*** QUOTED PASSAGE ***

In part two of our follow-up on the impact of last year's hurricanes on commercial properties, we look at the processing of insurance claims.
After Hurricanes Harvey, Irma and Maria struck the U.S. and Puerto Rico, one of the biggest challenges facing the commercial real estate owners and managers in the impacted regions has been grappling with insurance claims.
Some properties were not completely covered for the amount of damage the storms inflicted, or there have been protracted battles with carriers over hard-to-determine claims like business interruption coverage.
“There’s very little known how insurance companies process these claims, how quickly these are done,” says Ron Donahue, a consultant and member of the advisory board at Sterling Valuation Group, which provides independent portfolio valuation services to hedge funds, private equity firms and banks.
After natural disasters, there is a tendency to underestimate the amount of damage or recovery time, says Murray Grenville, CEO of Sterling Valuation Group “There’s a lot of other damage, damage in the broader area, that’s ultimately going to affect your recovery time,” he says.
Hurricane Maria, which battered Puerto Rico, destroyed tens of thousands of homes and killed nearly 3,000 people, according to a recently released independent report by George Washington University's Milken Institute School of Public Health, created a vast number of claims. That has impacted the speed of claims processing, says Luis Raúl Solá, vice president and COO of Kingbird Properties, the real estate investment arm of Puerto Rican family office Grupo Ferré Rangel.“The process has been very slow,” he says.
The storm, one of the worst in the island’s history, inflicted $33.9 billion of total damage to all dwellings, according to a July report from the Puerto Rican government. As of mid-May, the Federal Emergency Management Agency (FEMA) has dispersed $517 million in structure repair funds for owner-occupied homes and $402 million for personal property. Another $1.2 billion has been dispersed in SBA loans and $358 million through homeowners’ insurance. In total, 527,000 homeowners who registered with FEMA said they had property damage.
Puerto Rico also saw significant infrastructure damage, including a massive power outage that lasted for months in some parts of the island, further hindering recovery efforts.
The challenge of quantifying a structure’s total damage can become more difficult for some holders of property, like hedge fund managers, who have to report quarterly to investors. “It tends to take very specialized people to do it and it’s a moving target, like it or not,” says Donohue.
The quicker the claims are processed, the quicker business can get back up and running. But some claims, like those for easy-to-see physical damage, may be more swiftly decided than more complicated gray matters, like how much income has been lost because of a natural disaster.
Jeff Lamkin, CEO of the Sea Oats Group, which developed Cinnamon Shore, a vacation community along the Texas Coast, says after Harvey he found that they were a bit underinsured for business continuity coverage. But given the magnitude of the storm, which ranks with Hurricane Katrina as the costliest storm in U.S. history, Lamkin acknowledges it could have been much worse.

*** End of QUOTED PASSAGE ***

## WHAT TO DO
• A. Set down the part of the hurricane insurance article starting at "The challenge of" and ending at "a natural disaster.", word for word.
• B. Resume the hurricane insurance article from its final sentence and carry it forward.
The listing has no connection to the hurricane insurance article.

*** EXCERPTED RECORDS ***

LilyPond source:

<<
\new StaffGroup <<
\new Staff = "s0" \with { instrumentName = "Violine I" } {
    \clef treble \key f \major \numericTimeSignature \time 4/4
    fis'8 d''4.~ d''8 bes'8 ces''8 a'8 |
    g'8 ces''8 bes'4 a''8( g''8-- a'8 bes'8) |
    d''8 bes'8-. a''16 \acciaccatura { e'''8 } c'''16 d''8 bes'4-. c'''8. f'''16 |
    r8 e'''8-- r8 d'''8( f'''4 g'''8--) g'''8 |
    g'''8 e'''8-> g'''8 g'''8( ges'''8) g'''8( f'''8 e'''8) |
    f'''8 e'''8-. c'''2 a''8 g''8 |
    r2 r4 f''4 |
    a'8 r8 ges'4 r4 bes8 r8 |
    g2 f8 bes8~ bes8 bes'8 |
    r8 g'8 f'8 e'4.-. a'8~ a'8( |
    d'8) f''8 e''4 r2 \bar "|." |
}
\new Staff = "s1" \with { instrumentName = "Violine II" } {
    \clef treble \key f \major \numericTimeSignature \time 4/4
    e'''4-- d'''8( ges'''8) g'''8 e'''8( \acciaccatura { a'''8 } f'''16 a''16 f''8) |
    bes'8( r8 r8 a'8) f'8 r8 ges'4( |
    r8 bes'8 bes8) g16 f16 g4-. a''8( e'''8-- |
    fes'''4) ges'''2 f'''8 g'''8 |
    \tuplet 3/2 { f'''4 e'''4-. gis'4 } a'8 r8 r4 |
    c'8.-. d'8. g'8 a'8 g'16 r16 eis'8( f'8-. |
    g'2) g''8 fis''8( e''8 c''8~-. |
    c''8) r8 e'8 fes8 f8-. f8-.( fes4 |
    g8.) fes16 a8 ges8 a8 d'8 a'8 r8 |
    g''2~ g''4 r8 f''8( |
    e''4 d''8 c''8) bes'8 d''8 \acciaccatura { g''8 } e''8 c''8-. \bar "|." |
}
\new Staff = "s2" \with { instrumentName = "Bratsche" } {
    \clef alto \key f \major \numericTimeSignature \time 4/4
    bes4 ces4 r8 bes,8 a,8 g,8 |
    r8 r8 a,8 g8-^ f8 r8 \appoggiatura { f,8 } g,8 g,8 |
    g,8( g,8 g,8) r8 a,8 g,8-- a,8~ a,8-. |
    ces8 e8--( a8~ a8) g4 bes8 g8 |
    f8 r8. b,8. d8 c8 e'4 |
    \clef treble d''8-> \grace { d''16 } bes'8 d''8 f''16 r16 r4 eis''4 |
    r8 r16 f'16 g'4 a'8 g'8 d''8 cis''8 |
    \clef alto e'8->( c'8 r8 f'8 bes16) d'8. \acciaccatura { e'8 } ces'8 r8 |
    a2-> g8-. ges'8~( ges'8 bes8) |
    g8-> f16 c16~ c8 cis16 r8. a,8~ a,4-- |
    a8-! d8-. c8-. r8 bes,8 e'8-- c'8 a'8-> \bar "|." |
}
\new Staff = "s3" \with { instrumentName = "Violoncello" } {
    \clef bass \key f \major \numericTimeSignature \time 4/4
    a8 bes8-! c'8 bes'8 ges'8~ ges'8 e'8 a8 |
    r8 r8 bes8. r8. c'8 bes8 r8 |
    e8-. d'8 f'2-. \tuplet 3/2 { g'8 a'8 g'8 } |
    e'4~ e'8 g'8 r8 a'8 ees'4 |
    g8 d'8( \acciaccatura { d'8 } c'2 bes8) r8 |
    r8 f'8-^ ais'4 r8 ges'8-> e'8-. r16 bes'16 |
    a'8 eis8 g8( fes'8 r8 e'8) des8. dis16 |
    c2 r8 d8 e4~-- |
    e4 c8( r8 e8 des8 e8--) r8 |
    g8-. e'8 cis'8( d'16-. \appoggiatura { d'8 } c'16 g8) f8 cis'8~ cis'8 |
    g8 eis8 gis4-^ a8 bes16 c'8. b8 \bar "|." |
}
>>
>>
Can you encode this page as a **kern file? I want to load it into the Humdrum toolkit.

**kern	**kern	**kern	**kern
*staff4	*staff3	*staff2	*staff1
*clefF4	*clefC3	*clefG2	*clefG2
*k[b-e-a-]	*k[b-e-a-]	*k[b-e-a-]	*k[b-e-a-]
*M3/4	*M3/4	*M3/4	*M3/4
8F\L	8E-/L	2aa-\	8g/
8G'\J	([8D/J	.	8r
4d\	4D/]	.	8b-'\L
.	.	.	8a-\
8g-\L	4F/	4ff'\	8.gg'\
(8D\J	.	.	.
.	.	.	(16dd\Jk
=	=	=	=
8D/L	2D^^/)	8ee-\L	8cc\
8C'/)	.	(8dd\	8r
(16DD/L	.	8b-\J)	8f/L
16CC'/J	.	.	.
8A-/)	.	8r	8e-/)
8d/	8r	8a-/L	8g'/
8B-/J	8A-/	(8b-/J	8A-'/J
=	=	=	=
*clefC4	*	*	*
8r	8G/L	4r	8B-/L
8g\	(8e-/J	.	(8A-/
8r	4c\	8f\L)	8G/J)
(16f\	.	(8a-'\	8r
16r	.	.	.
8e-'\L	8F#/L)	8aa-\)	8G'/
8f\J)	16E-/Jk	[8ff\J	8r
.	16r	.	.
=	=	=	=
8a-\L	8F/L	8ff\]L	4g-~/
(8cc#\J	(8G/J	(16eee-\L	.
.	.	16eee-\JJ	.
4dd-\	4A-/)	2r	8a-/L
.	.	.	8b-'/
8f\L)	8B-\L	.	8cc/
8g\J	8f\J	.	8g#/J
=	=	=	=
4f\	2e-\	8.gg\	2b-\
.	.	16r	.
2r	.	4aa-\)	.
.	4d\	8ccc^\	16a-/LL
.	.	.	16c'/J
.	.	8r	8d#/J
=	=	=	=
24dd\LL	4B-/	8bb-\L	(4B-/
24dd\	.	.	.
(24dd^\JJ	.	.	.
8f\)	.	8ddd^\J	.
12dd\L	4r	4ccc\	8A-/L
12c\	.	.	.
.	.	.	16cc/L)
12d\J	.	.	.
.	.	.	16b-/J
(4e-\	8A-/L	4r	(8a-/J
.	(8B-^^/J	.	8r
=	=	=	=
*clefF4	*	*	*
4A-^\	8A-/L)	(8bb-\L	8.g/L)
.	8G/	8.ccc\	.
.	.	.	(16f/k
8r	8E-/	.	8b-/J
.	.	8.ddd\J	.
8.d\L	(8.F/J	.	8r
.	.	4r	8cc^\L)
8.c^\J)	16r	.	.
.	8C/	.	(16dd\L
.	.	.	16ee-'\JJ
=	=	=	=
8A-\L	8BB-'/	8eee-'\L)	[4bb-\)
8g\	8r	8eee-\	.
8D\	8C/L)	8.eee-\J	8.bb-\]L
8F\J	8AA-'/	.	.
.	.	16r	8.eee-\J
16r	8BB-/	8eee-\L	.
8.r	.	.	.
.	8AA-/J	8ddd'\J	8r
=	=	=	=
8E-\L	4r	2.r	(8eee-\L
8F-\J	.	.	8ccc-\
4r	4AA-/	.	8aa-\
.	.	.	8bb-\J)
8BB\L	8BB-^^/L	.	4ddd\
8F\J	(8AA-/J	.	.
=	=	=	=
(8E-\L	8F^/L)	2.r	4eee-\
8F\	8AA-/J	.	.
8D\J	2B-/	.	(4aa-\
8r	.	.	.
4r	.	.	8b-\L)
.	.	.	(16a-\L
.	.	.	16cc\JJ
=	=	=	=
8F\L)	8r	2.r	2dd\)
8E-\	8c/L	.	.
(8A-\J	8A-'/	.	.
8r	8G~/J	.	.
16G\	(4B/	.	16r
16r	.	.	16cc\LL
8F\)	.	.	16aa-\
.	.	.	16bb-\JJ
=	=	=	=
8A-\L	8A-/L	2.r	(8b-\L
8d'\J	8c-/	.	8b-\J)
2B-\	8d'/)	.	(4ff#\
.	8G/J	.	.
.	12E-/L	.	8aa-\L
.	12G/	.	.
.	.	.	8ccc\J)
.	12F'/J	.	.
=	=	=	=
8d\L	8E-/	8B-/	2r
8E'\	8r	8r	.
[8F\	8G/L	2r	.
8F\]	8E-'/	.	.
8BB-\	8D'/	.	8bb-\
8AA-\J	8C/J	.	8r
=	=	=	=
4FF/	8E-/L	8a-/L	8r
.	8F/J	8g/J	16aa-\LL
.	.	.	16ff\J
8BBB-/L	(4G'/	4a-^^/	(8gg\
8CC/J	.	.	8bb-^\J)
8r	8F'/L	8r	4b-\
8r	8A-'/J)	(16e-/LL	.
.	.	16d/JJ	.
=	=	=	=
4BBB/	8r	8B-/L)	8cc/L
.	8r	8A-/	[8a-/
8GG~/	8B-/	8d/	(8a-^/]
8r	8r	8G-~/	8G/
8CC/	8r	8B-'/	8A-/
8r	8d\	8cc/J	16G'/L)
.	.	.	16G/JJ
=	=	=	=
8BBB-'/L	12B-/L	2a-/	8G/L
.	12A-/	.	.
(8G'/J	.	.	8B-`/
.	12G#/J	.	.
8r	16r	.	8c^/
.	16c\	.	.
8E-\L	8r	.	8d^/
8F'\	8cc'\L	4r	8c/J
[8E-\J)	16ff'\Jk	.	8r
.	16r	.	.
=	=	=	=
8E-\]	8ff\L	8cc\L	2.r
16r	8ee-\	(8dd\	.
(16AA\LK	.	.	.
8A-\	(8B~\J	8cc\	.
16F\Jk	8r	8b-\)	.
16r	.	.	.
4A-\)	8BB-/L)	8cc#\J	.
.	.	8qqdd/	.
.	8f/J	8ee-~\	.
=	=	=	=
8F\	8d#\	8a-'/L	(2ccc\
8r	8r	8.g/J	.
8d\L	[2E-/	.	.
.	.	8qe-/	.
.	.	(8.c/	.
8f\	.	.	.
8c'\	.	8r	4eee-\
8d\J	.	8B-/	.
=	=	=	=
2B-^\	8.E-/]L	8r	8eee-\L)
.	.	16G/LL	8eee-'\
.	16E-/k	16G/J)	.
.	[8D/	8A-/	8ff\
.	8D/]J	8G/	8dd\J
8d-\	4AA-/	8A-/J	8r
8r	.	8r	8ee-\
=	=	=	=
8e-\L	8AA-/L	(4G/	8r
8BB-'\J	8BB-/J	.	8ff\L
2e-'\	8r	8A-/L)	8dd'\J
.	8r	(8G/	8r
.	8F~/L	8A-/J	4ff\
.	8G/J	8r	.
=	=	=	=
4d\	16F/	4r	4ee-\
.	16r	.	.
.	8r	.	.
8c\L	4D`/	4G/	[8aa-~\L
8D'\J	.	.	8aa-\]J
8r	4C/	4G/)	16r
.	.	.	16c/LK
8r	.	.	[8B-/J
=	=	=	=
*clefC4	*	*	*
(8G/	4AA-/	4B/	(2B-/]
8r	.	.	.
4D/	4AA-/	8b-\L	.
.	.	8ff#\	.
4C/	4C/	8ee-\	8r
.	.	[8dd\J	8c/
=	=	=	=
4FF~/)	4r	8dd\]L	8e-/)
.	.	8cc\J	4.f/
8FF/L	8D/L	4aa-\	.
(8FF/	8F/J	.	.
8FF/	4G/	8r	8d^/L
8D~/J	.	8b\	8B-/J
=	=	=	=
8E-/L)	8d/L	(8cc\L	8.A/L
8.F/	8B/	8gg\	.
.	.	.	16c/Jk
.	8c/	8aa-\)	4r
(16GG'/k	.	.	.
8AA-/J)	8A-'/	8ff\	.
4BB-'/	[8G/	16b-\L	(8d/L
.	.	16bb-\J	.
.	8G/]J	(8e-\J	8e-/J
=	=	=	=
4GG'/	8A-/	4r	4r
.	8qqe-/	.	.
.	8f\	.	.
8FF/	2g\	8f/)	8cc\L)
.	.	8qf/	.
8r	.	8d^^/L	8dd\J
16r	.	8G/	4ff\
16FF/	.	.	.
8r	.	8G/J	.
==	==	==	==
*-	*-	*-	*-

*** End of EXCERPTED RECORDS ***

## ANSWERS GIVEN
• A.
The challenge of quantifying a structure’s total damage can become more difficult for some holders of property, like hedge fund managers, who have to report quarterly to investors. “It tends to take very specialized people to do it and it’s a moving target, like it or not,” says Donohue.
The quicker the claims are processed, the quicker business can get back up and running. But some claims, like those for easy-to-see physical damage, may be more swiftly decided than more complicated gray matters, like how much income has been lost because of a natural disaster.

• B.
Roughly a year after the storm, Lamkin is still working out some claims, thanks to the help of a public adjuster, and is still waiting for some payments. The community was able to re-open relatively swiftly, as it did not sustain significant damage. But Lamkin found himself in battles with carriers over how to define some of that damage. For example, how does one exactly identify damage inflicted by the strong winds or rain that was blown by those winds? “That was a real hassle for us, what percentage was tied to the wind damage and tied to wind-blown rain damage,” he says. “It was just a battle.”
Some properties in the Houston area, which suffered record amounts of rainfall from Hurricane Harvey, were significantly underinsured for flood, says Brian Dove, national real estate practice leader at USI, an insurance brokerage and consulting firm, who is based in Dallas.
Most of Dove’s clients that were impacted by Harvey were in the restaurant, retail and hospitality industries. The loss of revenue for USI’s clients in these segments was in the millions, he says.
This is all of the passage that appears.